Alguiien me podría recomendar algun previo adecuado para este fin, buena SNR, baja distorcion, impedancias de entrada y salida adecuadas etc.

Les agradesco de antemano una vez mas.


----------



## fernandoae (Sep 29, 2008)

http://www.iberalp.es/Descripciones/cubetec/herramientas_masterizacion.htm

Lo de fase lineal no se como explicartelo bien...seria que aplica la ecualizacion a tu señal de entrada pero sin alterar la fase de la onda...mmm....


----------



## Fogonazo (Sep 29, 2008)

Pregunta 1: ¿ Cápsula MC o MM ?
Pregunta 2: ¿ Para que tanta precisión en la respuesta de la adaptación RIIA ?


----------



## Vlad (Sep 29, 2008)

Hola

La capsula de mi  tornamesa es de MM (las mas comunes). Aunque tambien me interesaría saber mas y conseguir circuitos para capsulas MC.

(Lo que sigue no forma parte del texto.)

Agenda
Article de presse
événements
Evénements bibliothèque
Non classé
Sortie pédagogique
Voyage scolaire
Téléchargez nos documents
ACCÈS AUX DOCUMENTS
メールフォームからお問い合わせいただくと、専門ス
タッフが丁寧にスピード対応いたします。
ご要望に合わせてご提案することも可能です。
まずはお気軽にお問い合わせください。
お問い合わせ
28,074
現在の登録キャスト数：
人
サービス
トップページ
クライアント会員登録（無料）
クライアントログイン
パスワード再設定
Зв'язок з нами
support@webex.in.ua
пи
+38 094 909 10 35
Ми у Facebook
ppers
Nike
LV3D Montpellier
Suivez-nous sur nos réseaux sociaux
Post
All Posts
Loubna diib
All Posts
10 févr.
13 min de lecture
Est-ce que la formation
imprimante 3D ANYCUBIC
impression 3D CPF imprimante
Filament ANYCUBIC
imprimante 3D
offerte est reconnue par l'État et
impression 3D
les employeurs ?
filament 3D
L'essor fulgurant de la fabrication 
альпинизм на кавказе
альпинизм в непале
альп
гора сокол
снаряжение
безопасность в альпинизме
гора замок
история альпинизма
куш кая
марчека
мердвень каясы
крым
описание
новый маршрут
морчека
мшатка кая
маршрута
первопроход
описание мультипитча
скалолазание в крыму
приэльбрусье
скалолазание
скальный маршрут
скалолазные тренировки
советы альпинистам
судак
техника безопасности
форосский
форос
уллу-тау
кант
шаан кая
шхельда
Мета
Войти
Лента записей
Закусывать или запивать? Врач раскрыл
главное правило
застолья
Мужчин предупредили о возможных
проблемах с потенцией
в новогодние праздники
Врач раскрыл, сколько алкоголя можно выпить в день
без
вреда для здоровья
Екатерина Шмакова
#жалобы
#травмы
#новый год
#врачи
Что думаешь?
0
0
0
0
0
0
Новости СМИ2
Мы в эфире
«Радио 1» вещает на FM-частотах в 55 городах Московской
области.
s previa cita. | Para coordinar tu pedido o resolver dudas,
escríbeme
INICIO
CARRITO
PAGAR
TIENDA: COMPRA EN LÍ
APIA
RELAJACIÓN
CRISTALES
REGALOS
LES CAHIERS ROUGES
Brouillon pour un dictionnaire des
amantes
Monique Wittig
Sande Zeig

Otra ventaja de hacer la correccion en digital es no necesitar un preamplificador para cada tipo de ecualizacion, solo se necesita un previo para cada tipo de capsula (MM,MC) y la tornamesa adecuada para cada tipo de disco (pasta de acetato, vivil, etc). y así se pueden hacer el transfer cualquier tipo de discos analogicos a CD.

Gracias.


----------



## Fogonazo (Sep 29, 2008)

Aquí tienes 2 opciones, una adaptación "Pasiva" de fono a linea y un previo completo


----------



## crimson (Sep 30, 2008)

Hola Vlad, te comento que no lo armé como pre de cápsula magnética (honestamente ninca se me ocurrió grabar directo y ecualizar por software) pero lo usé como preamplificador de alta impedancia de entrada, buena ganancia y bajo ruido para un receptor de AM que hice hace algún tiempo, necesitaba impedancia alta de entrada para no sobrecargar un circuito sintonizado. De todos modos sé de un amigo que armó el ecualizador RIAA sin modificaciones, tal como está en la página de ESP y le anduvo muy bien. Yo personalmetne he hecho el crossover de 24dB y me funcionó bárbaro, parece una página confiable. Buscando por los CD·s tirados por ahí encontré los archivos de la plaqueta que había armado, te los adjunto. Suerte. C


----------